## What the task asks
Which lines in the listing below contain the word "Stipulated"? Return each one in full.
------------------------------------------------------------------------
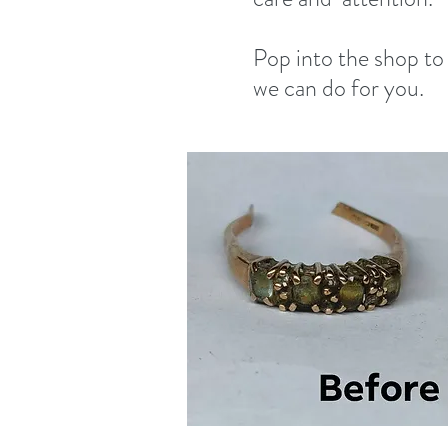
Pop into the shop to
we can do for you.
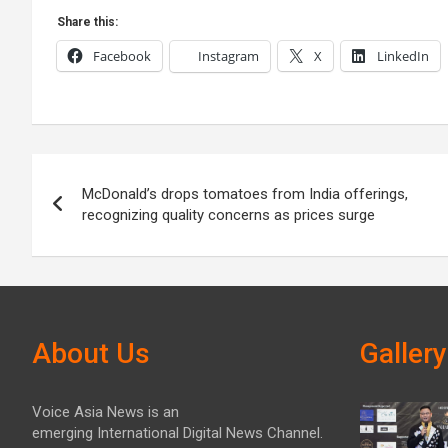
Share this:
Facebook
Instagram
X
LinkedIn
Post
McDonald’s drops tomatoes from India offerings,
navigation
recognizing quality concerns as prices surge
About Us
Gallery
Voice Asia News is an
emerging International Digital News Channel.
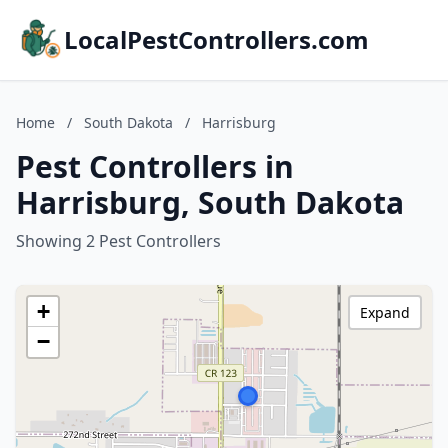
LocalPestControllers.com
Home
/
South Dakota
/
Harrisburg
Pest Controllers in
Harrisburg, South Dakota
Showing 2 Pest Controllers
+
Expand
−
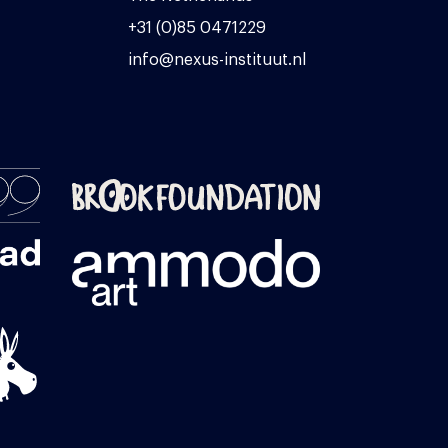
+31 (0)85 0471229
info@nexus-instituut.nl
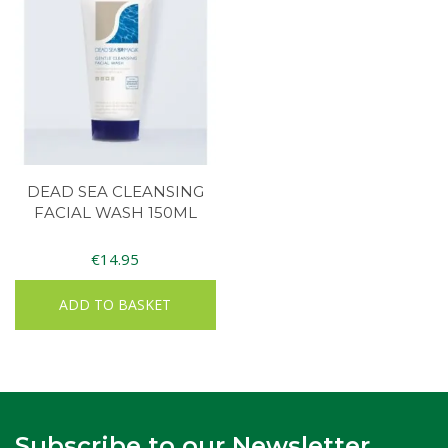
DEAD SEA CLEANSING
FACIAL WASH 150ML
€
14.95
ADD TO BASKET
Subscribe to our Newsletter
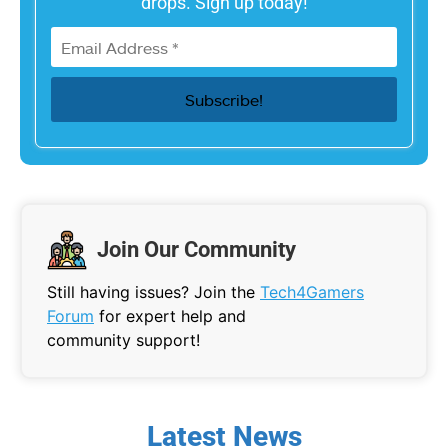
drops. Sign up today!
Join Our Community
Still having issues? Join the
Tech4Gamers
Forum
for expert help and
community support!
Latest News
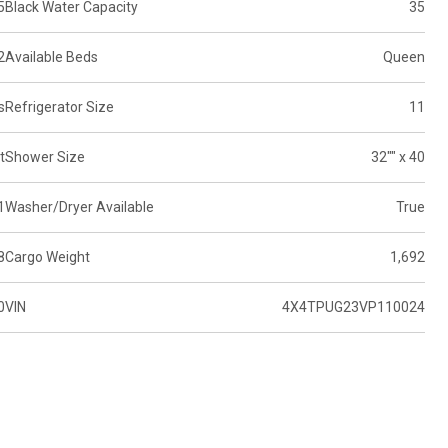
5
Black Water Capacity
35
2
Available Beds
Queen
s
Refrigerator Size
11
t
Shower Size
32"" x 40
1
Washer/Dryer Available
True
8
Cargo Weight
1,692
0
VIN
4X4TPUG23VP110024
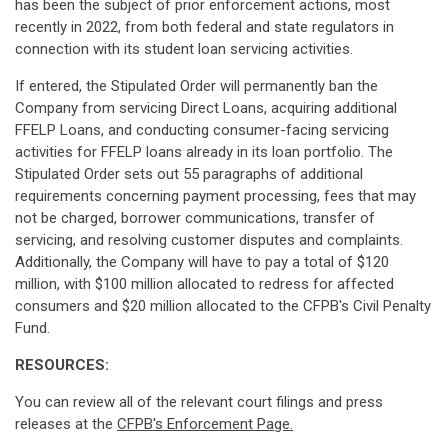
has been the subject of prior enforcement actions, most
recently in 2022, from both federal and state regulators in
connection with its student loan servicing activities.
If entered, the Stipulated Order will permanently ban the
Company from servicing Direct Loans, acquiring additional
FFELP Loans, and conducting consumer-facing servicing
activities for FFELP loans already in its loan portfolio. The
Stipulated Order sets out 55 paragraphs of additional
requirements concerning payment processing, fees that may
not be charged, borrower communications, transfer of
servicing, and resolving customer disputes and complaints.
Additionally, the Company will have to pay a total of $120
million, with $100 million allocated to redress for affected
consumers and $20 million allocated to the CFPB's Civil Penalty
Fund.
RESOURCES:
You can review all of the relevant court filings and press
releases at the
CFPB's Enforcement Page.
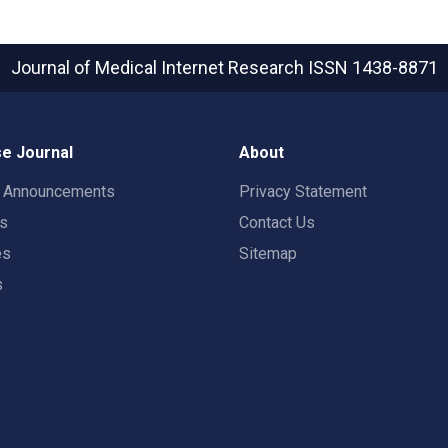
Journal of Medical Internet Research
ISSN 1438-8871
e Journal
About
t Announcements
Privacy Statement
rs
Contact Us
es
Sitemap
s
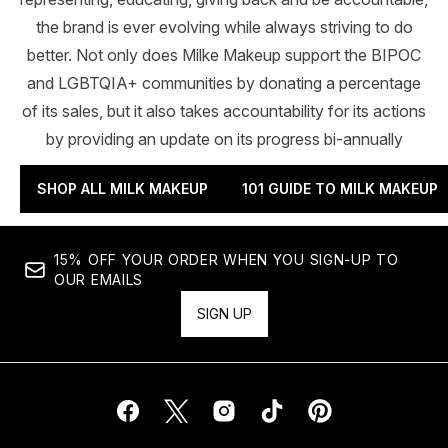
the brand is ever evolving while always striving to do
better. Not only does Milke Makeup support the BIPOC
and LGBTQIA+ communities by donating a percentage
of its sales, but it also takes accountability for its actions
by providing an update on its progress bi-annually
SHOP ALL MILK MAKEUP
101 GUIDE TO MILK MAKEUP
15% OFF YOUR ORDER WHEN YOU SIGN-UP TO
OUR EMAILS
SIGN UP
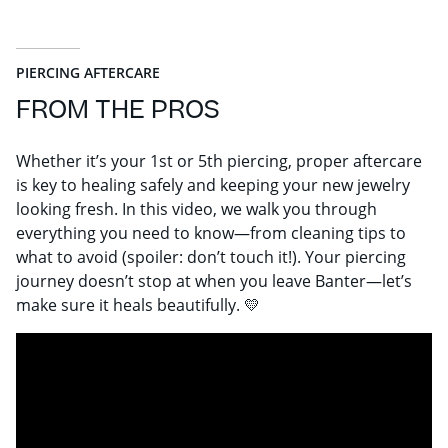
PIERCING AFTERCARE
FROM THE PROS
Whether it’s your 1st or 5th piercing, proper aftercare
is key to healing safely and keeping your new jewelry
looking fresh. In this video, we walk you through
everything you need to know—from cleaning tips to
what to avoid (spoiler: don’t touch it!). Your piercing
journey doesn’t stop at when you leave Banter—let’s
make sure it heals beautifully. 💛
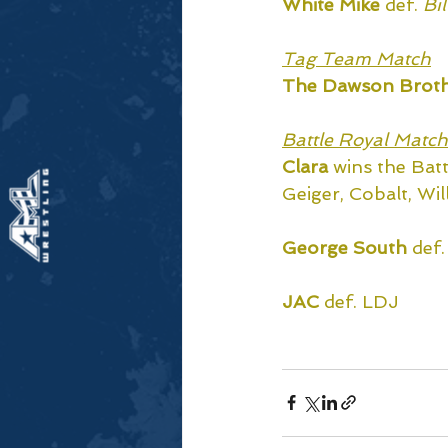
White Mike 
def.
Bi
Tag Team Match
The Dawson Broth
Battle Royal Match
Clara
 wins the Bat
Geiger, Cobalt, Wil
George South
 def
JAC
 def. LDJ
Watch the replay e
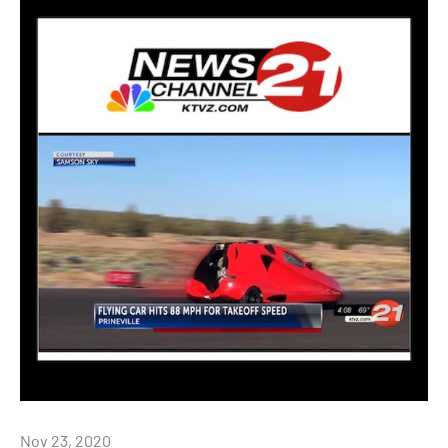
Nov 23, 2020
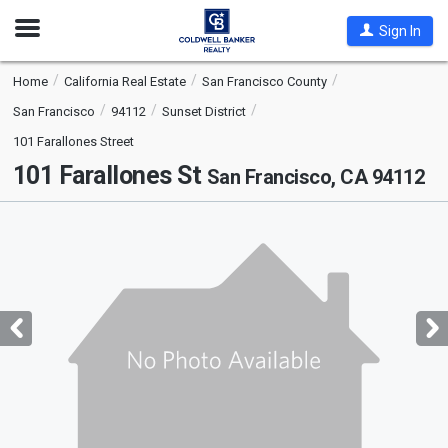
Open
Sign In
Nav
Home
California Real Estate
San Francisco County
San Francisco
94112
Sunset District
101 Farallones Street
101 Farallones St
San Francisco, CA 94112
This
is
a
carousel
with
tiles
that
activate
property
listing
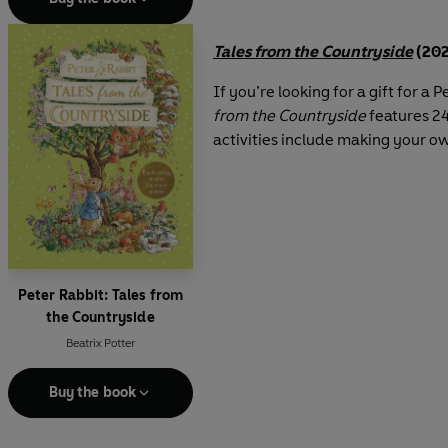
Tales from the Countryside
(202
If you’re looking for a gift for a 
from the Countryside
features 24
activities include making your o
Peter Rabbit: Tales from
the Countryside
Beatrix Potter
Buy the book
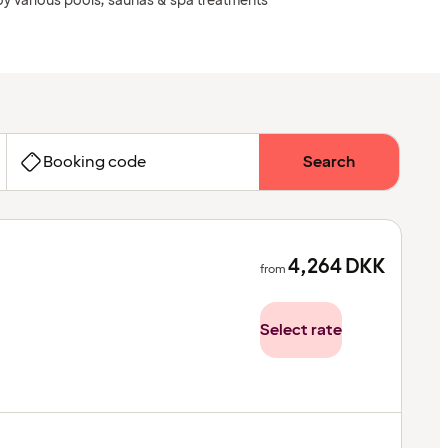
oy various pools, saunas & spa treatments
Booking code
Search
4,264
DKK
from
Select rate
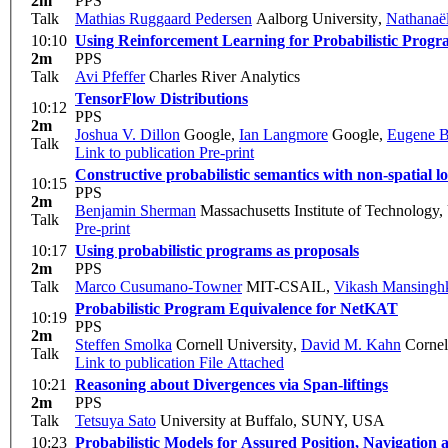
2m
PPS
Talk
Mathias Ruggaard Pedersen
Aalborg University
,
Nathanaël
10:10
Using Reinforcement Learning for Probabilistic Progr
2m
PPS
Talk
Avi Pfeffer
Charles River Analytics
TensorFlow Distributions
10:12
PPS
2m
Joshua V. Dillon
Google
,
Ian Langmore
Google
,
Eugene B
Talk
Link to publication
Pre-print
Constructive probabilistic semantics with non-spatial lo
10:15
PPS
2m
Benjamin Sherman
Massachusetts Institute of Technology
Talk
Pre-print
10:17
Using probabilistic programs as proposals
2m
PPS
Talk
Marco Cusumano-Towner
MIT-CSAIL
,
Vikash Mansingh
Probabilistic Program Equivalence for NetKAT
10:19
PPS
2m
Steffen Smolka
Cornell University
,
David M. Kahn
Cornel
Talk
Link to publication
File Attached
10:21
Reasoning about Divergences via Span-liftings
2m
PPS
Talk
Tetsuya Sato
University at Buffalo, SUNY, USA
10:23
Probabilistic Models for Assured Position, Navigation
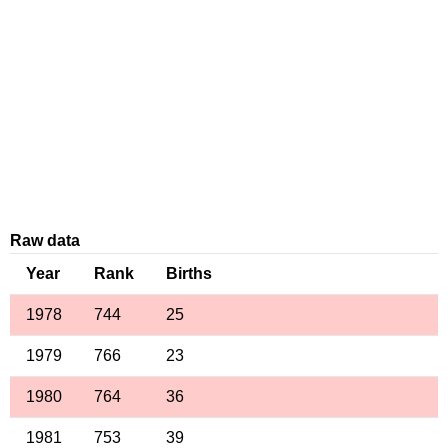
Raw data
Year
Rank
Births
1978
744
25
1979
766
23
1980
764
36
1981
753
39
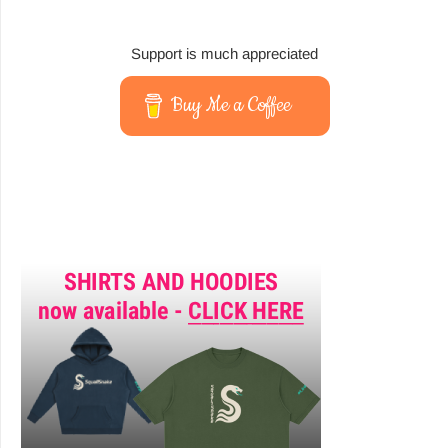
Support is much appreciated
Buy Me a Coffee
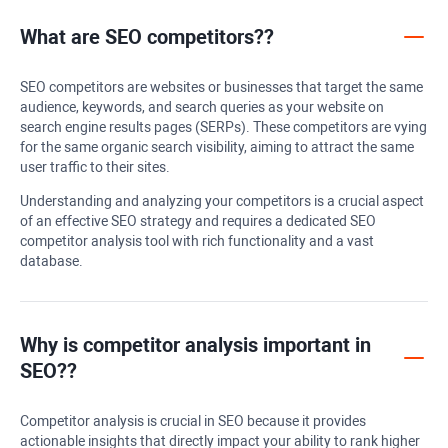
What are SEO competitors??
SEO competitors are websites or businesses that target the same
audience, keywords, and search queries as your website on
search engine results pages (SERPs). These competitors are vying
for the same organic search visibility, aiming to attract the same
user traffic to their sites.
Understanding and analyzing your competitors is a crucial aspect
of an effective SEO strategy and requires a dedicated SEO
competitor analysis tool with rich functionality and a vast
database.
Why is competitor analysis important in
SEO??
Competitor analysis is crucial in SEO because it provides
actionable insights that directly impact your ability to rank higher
------------------------------------------------------------------------
## Your solution
If entered, the Stipulated Order will permanently ban the
Stipulated Order sets out 55 paragraphs of additional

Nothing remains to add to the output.